Benche St. Elmo’s Fire sia considerato dalla critica un film mediocre, senza dubbio è uno dei miei preferiti. Certo, è una vicenda semplice, fino ad essere banale. Sì, gli attori non sono i migliori che abbiamo visto sullo schermo; e i suoi personaggi non sono così complessi come il Raskolnikov di Dostoevskij (ovviamente non intendo affatto paragonarli in questo testo). E comunque è un film che riesce a presentare i problemi più comuni che hanno i giovani nel momento in cui devono diventare adulti.
Dopo essersi laureati, sette amici hanno bisogno di trovare la via verso la maturità. Ma le cose non sono così facili come loro pensavano che fossero. La vita nell’università è molto diversa di quella reale, a poco a poco i giovani si rendono conto che tutto dovrà inevitabilmente cambiare. Le loro priorità da allora in poi saranno un po’ inaspettate, almeno per loro: il lavoro, il compromesso della vita di coppia, l’amore, l’indipendenza economica, la crescita professionale, ecc.
Ma, se tutto cambia attorno, loro potranno continuare ad essere gli stessi di prima? Certo no. E questo sarà il più complicato. Sono giovane, saranno mai capaci di smettere di essere stupidi? Gli adulti sono mai riusciti a farlo? Secondo me non c’e rapporto tra essere giovani e stupidi, sono cose assolutamente diverse. E comunque si chiama “stupida” la persona che non sa cosa fare, cosa decidere, cosa scegliere, cosa sentire… Ebbene, sarebbe: siamo esseri umani e la maggior parte del tempo, stupidi, vero?
Va bene, va bene! Sì, avete ragione, questo è un film da guardare da giovane (la mia mamma si è assolutamente annoiata prima di arrivarne al mezzo la prima volta che l’ha visto), ma sono sicurissima che qualsiasi persona può identificarsi un pochino, forse non con un personaggi ma almeno con una situazione.

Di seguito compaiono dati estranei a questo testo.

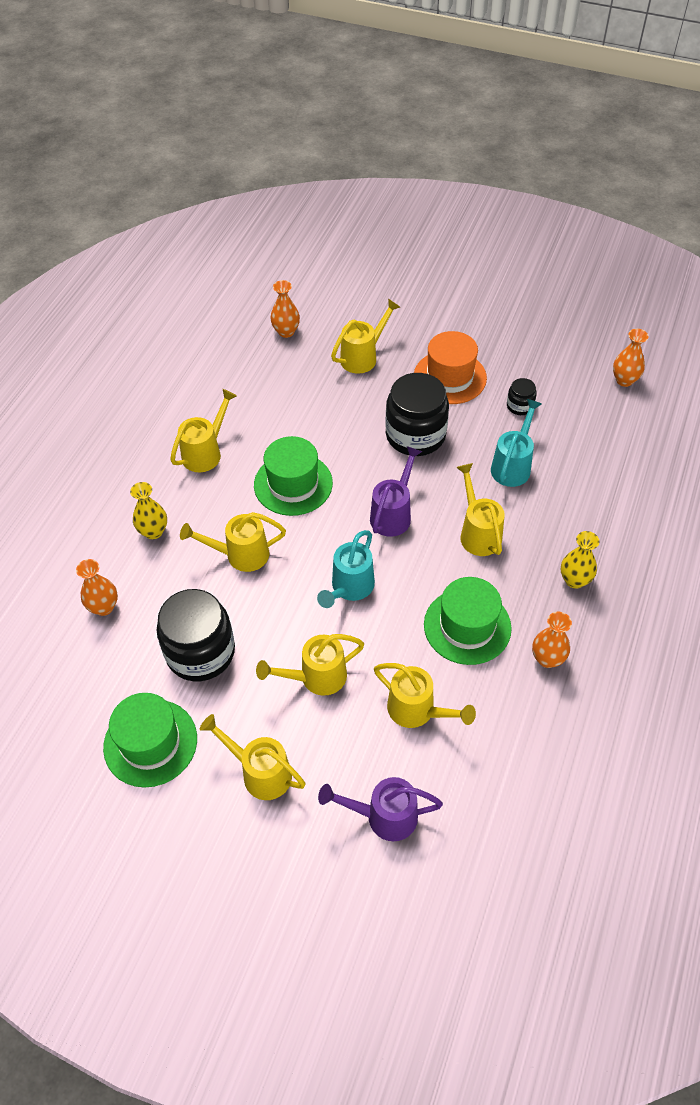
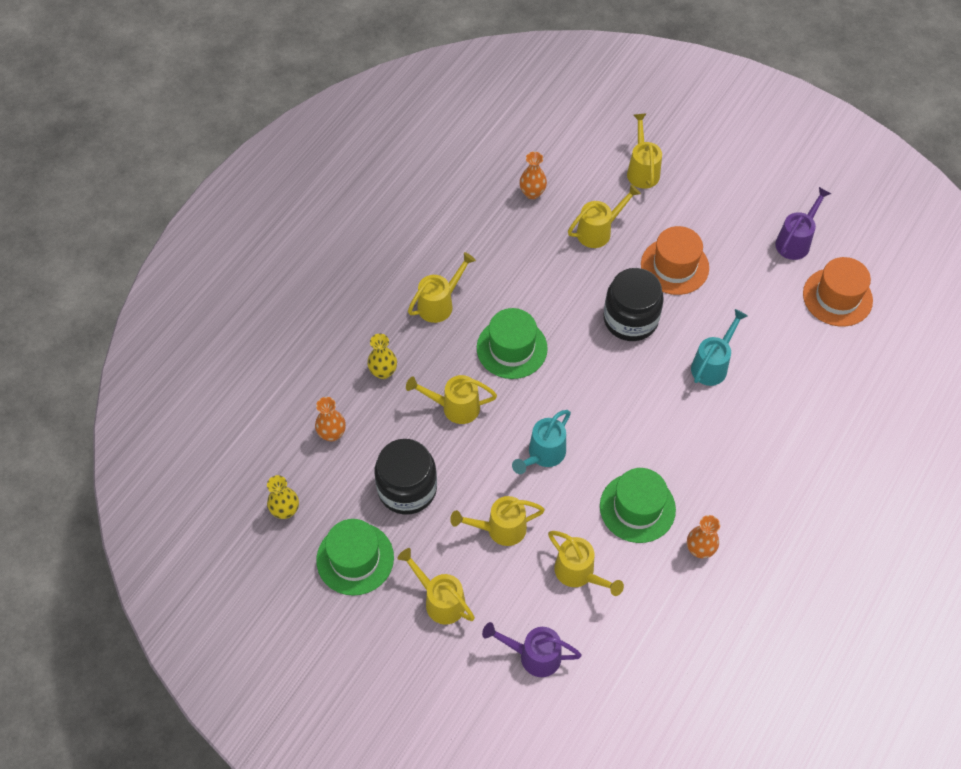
camera: 10 degrees right, 5 degrees up
purple watering can [370,446,422,537] -> purple watering can moved to [775,187,831,260]
yellow watering can [456,463,505,556] -> yellow watering can moved to [627,113,662,189]
black jar [507,378,537,415] -> none
yellow vase [561,531,599,589] -> yellow vase moved to [267,475,299,519]
orange vase [613,329,649,387] -> orange hat [803,257,873,327]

Se a voi piace, come alla sottoscritta, ridere un po’ della moda degli 80, conoscere i pensieri, idee e gusti di quell’epoca, e ascoltare alcune canzoni appartenenti al New Wave, allora questo è un film per voi!
Vorrei usare una citazione di un bel romanzo del 900, di Giorgio Bassani, Il giardino dei Finzi-Contini, che, considero, rappresenta, in poche parole, la storia dei giovani di St. Elmo’s Fire:
[…] nella vita, se si vuol capire, capire sul serio come stanno le cose di questo mondo, si deve morire almeno una volta […] meglio morire giovane, quando uno ha ancora tempo davanti a sé per tirarsi su e risuscitare. Capire da vecchi è brutto […] Non c’è piú tempo per ricominciare da zero […]
Finalmente, le ultime parole sono di Billy:
Billy: […] this isn’t real. You know what it is? It’s St. Elmo’s Fire. Electric flashes of light that appear in dark skies out of nowhere. Sailors would guide entire journeys by it, but the joke was on them… there was no fire. There wasn’t even a St. Elmo. They made it up. They made it up because they thought they needed it to keep them going when times got tough, just like you’re making up all of this. We’re all going through this. It’s our time at the edge.
I problemi fanno sì che la vita sia più difficile, ma anche ci danno più esperienza, ci fanno sapere di piú, ci rendono, certo, un po’ meno stupidi.